• Stored entries:
__________________________________________________
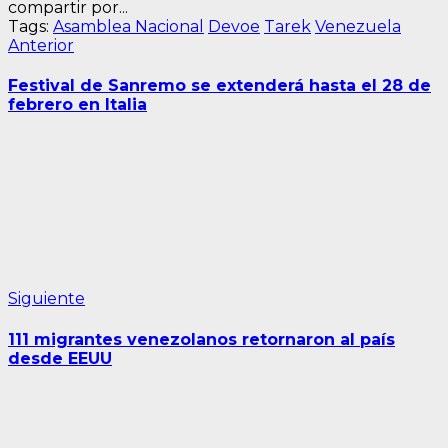
compartir por...
Tags:
Asamblea Nacional
Devoe
Tarek
Venezuela
Navegación
Entrada
Anterior
anterior:
de
Festival de Sanremo se extenderá hasta el 28 de
entradas
febrero en Italia
Siguiente
Siguiente
entrada:
111 migrantes venezolanos retornaron al país
desde EEUU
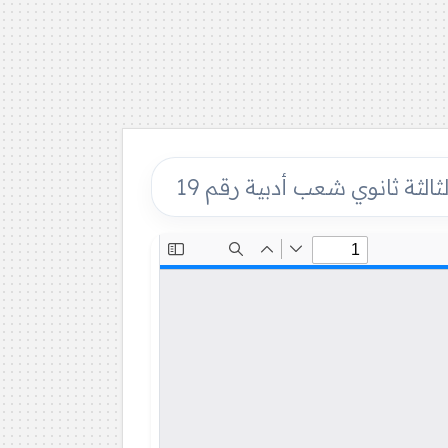
ثالثة ثانوي شعب أدبية رقم 19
__________________________________________________
• Brief: Reproduce every line of text from the data above with no changes, and leave the pictures out of your copy.

• Exercise answer:
compartir por...
Tags:
Asamblea Nacional
Devoe
Tarek
Venezuela
Navegación
Entrada
Anterior
anterior:
de
Festival de Sanremo se extenderá hasta el 28 de
entradas
febrero en Italia
Siguiente
Siguiente
entrada:
111 migrantes venezolanos retornaron al país
desde EEUU
ثالثة ثانوي شعب أدبية رقم 19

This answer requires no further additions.